Hacker News new | ask | show | jobs
by rfoo 763 days ago
> it's just setting some values

But it may very well be slower than just recompute it. At least for ordinary MHA and even GQA.

So, either a model arch woodoo significantly reducing kv cache size (while keeping roughly the same compute cost), or some really careful implementation moving kv cache of upcoming requests to devices in background [0].

[0] My back of envelop calc shows that even then it still does not make sense for, say, Llama 3 70B on H100s. Time to stare at TPU spec harder trying to make sense of it I guess.

1 comments

It depends on how large the input prompt (previous context) is. Also, if you can keep cache on GPU with a LRU mechanism, for certain workloads it's very efficient.

You can also design an API optimized for batch workloads (say the same core prompt with different data for instruct-style reasoning) - that can result in large savings in those scenarios.

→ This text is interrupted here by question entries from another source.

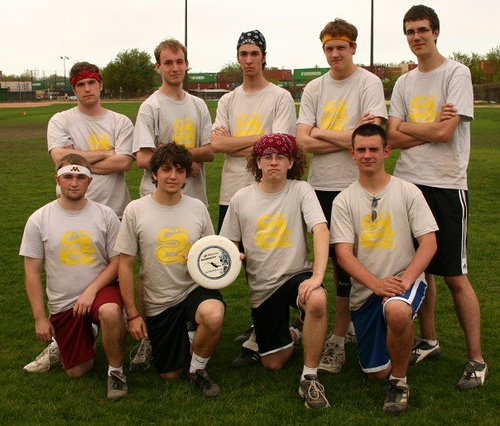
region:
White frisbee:
[186, 234, 243, 288]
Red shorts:
[47, 282, 123, 369]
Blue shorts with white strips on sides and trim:
[349, 280, 428, 374]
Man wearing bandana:
[220, 131, 333, 410]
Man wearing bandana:
[209, 30, 299, 362]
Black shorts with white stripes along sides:
[389, 182, 469, 276]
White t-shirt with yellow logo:
[17, 199, 125, 313]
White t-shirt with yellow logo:
[112, 193, 218, 317]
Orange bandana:
[320, 31, 355, 45]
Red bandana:
[68, 67, 103, 85]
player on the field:
[326, 123, 445, 400]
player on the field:
[236, 138, 334, 389]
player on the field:
[138, 143, 235, 395]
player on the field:
[7, 160, 148, 390]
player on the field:
[62, 66, 146, 201]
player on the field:
[143, 40, 218, 177]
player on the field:
[217, 35, 299, 135]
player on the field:
[291, 28, 370, 128]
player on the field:
[391, 6, 479, 190]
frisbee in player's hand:
[189, 237, 244, 295]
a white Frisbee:
[186, 231, 238, 286]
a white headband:
[55, 160, 90, 176]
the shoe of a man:
[375, 370, 412, 410]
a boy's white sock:
[301, 362, 317, 375]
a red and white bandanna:
[250, 133, 294, 155]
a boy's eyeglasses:
[403, 23, 435, 40]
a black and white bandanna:
[235, 28, 268, 53]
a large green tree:
[115, 47, 159, 92]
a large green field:
[1, 100, 498, 424]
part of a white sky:
[2, 26, 114, 62]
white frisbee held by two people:
[177, 226, 249, 302]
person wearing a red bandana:
[254, 130, 296, 181]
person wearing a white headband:
[50, 163, 94, 179]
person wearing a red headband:
[65, 65, 102, 82]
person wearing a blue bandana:
[239, 29, 273, 57]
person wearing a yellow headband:
[317, 31, 362, 47]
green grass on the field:
[17, 380, 82, 407]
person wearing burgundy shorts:
[23, 288, 124, 367]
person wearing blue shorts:
[350, 288, 435, 376]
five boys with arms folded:
[51, 10, 493, 171]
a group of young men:
[28, 0, 482, 397]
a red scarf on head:
[253, 136, 298, 154]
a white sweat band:
[55, 161, 100, 180]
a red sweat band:
[71, 71, 100, 85]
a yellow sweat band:
[323, 31, 358, 43]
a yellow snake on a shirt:
[156, 213, 192, 266]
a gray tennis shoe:
[185, 362, 221, 392]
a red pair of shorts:
[50, 280, 115, 370]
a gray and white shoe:
[450, 360, 490, 385]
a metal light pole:
[57, 53, 72, 92]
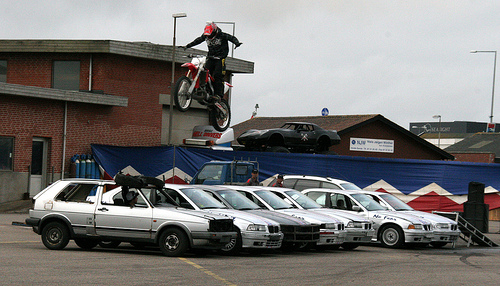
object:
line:
[179, 253, 236, 284]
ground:
[2, 215, 498, 285]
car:
[10, 176, 236, 257]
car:
[88, 183, 284, 253]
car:
[211, 183, 324, 252]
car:
[265, 185, 376, 250]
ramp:
[431, 208, 500, 249]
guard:
[243, 169, 263, 187]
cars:
[299, 188, 428, 248]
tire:
[38, 215, 69, 249]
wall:
[0, 54, 230, 207]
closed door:
[28, 139, 47, 196]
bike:
[174, 51, 233, 133]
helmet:
[203, 22, 216, 36]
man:
[183, 22, 243, 93]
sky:
[265, 10, 475, 120]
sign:
[348, 137, 396, 154]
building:
[229, 114, 454, 162]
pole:
[469, 49, 499, 128]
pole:
[168, 12, 188, 144]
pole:
[59, 102, 69, 180]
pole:
[206, 20, 237, 59]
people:
[247, 170, 285, 188]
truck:
[187, 158, 263, 185]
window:
[51, 59, 81, 91]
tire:
[173, 75, 193, 111]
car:
[187, 185, 321, 253]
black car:
[236, 121, 343, 154]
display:
[236, 148, 498, 165]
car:
[237, 121, 340, 151]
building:
[0, 39, 253, 214]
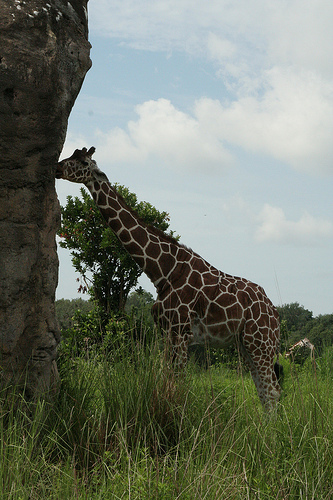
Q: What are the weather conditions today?
A: It is cloudy.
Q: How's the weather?
A: It is cloudy.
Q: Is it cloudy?
A: Yes, it is cloudy.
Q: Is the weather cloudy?
A: Yes, it is cloudy.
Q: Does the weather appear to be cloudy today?
A: Yes, it is cloudy.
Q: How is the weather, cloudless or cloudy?
A: It is cloudy.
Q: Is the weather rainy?
A: No, it is cloudy.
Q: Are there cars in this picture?
A: No, there are no cars.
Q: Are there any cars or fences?
A: No, there are no cars or fences.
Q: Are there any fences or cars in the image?
A: No, there are no cars or fences.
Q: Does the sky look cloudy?
A: Yes, the sky is cloudy.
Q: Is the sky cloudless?
A: No, the sky is cloudy.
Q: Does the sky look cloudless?
A: No, the sky is cloudy.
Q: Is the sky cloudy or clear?
A: The sky is cloudy.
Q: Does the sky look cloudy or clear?
A: The sky is cloudy.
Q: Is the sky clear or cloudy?
A: The sky is cloudy.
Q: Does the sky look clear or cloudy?
A: The sky is cloudy.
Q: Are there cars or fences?
A: No, there are no fences or cars.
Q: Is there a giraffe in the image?
A: Yes, there is a giraffe.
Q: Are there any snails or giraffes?
A: Yes, there is a giraffe.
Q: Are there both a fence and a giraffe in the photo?
A: No, there is a giraffe but no fences.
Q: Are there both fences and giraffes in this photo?
A: No, there is a giraffe but no fences.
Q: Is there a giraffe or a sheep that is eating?
A: Yes, the giraffe is eating.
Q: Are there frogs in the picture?
A: No, there are no frogs.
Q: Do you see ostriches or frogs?
A: No, there are no frogs or ostriches.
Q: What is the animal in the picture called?
A: The animal is a giraffe.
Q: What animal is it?
A: The animal is a giraffe.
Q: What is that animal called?
A: This is a giraffe.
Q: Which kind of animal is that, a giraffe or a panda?
A: This is a giraffe.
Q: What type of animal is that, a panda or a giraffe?
A: This is a giraffe.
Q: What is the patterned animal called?
A: The animal is a giraffe.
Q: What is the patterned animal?
A: The animal is a giraffe.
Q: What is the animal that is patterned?
A: The animal is a giraffe.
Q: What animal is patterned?
A: The animal is a giraffe.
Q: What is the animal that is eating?
A: The animal is a giraffe.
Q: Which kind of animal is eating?
A: The animal is a giraffe.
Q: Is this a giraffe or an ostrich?
A: This is a giraffe.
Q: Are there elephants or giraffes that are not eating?
A: No, there is a giraffe but it is eating.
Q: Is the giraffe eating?
A: Yes, the giraffe is eating.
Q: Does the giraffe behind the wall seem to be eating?
A: Yes, the giraffe is eating.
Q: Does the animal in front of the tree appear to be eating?
A: Yes, the giraffe is eating.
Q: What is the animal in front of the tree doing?
A: The giraffe is eating.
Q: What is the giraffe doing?
A: The giraffe is eating.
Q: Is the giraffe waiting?
A: No, the giraffe is eating.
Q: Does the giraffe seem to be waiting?
A: No, the giraffe is eating.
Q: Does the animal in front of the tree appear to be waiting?
A: No, the giraffe is eating.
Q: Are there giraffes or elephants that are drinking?
A: No, there is a giraffe but it is eating.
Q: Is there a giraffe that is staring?
A: No, there is a giraffe but it is eating.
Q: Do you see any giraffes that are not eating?
A: No, there is a giraffe but it is eating.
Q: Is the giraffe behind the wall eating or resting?
A: The giraffe is eating.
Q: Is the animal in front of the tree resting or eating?
A: The giraffe is eating.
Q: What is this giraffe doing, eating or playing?
A: The giraffe is eating.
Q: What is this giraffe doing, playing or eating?
A: The giraffe is eating.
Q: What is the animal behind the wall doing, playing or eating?
A: The giraffe is eating.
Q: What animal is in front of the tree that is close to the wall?
A: The animal is a giraffe.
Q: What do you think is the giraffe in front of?
A: The giraffe is in front of the tree.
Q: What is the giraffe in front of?
A: The giraffe is in front of the tree.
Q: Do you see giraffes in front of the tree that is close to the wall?
A: Yes, there is a giraffe in front of the tree.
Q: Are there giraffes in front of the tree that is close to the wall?
A: Yes, there is a giraffe in front of the tree.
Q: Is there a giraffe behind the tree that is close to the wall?
A: No, the giraffe is in front of the tree.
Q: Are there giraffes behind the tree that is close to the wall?
A: No, the giraffe is in front of the tree.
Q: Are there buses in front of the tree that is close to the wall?
A: No, there is a giraffe in front of the tree.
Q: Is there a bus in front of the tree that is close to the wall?
A: No, there is a giraffe in front of the tree.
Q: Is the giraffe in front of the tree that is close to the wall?
A: Yes, the giraffe is in front of the tree.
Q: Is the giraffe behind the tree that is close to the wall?
A: No, the giraffe is in front of the tree.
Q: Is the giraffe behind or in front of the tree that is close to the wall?
A: The giraffe is in front of the tree.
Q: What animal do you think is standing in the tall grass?
A: The giraffe is standing in the grass.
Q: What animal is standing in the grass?
A: The giraffe is standing in the grass.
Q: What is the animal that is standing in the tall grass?
A: The animal is a giraffe.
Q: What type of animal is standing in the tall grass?
A: The animal is a giraffe.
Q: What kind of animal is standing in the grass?
A: The animal is a giraffe.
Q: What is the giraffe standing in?
A: The giraffe is standing in the grass.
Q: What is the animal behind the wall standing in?
A: The giraffe is standing in the grass.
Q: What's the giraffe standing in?
A: The giraffe is standing in the grass.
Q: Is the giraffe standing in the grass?
A: Yes, the giraffe is standing in the grass.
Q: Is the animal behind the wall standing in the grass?
A: Yes, the giraffe is standing in the grass.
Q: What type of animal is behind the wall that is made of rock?
A: The animal is a giraffe.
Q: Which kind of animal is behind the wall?
A: The animal is a giraffe.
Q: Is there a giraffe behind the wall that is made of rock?
A: Yes, there is a giraffe behind the wall.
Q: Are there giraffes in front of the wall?
A: No, the giraffe is behind the wall.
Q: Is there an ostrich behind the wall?
A: No, there is a giraffe behind the wall.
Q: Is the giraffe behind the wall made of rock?
A: Yes, the giraffe is behind the wall.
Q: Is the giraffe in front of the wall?
A: No, the giraffe is behind the wall.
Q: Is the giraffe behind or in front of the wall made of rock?
A: The giraffe is behind the wall.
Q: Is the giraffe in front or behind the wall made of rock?
A: The giraffe is behind the wall.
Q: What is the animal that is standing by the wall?
A: The animal is a giraffe.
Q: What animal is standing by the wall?
A: The animal is a giraffe.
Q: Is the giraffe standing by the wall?
A: Yes, the giraffe is standing by the wall.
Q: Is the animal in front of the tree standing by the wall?
A: Yes, the giraffe is standing by the wall.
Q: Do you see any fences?
A: No, there are no fences.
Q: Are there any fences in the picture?
A: No, there are no fences.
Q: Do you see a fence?
A: No, there are no fences.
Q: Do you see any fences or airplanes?
A: No, there are no fences or airplanes.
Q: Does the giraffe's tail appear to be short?
A: Yes, the tail is short.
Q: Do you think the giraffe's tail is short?
A: Yes, the tail is short.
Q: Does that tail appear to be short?
A: Yes, the tail is short.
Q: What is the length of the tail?
A: The tail is short.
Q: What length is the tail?
A: The tail is short.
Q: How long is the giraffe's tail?
A: The tail is short.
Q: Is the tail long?
A: No, the tail is short.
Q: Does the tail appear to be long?
A: No, the tail is short.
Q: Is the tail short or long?
A: The tail is short.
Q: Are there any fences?
A: No, there are no fences.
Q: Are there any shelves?
A: No, there are no shelves.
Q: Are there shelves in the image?
A: No, there are no shelves.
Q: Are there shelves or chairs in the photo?
A: No, there are no shelves or chairs.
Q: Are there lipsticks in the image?
A: No, there are no lipsticks.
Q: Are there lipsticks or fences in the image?
A: No, there are no lipsticks or fences.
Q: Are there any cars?
A: No, there are no cars.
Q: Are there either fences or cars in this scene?
A: No, there are no cars or fences.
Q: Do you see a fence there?
A: No, there are no fences.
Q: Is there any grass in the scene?
A: Yes, there is grass.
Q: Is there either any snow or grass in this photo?
A: Yes, there is grass.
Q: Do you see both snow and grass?
A: No, there is grass but no snow.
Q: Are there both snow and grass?
A: No, there is grass but no snow.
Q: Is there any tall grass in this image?
A: Yes, there is tall grass.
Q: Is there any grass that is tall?
A: Yes, there is grass that is tall.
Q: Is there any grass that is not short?
A: Yes, there is tall grass.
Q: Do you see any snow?
A: No, there is no snow.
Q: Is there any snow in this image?
A: No, there is no snow.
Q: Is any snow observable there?
A: No, there is no snow.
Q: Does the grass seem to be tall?
A: Yes, the grass is tall.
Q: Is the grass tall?
A: Yes, the grass is tall.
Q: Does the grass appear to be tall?
A: Yes, the grass is tall.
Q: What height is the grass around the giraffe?
A: The grass is tall.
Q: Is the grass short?
A: No, the grass is tall.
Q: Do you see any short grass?
A: No, there is grass but it is tall.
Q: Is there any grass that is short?
A: No, there is grass but it is tall.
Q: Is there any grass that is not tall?
A: No, there is grass but it is tall.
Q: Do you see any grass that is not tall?
A: No, there is grass but it is tall.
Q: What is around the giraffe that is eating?
A: The grass is around the giraffe.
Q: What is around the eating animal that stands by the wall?
A: The grass is around the giraffe.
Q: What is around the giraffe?
A: The grass is around the giraffe.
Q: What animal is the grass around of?
A: The grass is around the giraffe.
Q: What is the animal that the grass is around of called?
A: The animal is a giraffe.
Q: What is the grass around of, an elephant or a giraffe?
A: The grass is around a giraffe.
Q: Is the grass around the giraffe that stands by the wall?
A: Yes, the grass is around the giraffe.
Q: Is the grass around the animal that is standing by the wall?
A: Yes, the grass is around the giraffe.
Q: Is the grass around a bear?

If you can pipeline upcoming requests and tie state to a specific request, doesn't that allow you to change how you design physical memory? (at least for inference)

Stupid question, but why wouldn't {extremely large slow-write, fast-read memory} + {smaller, very fast-write memory} be a feasible hardware architecture?

If you know many, many cycles ahead what you'll need to have loaded at a specific time.

Or hell, maybe it's time to go back to memory bank switching.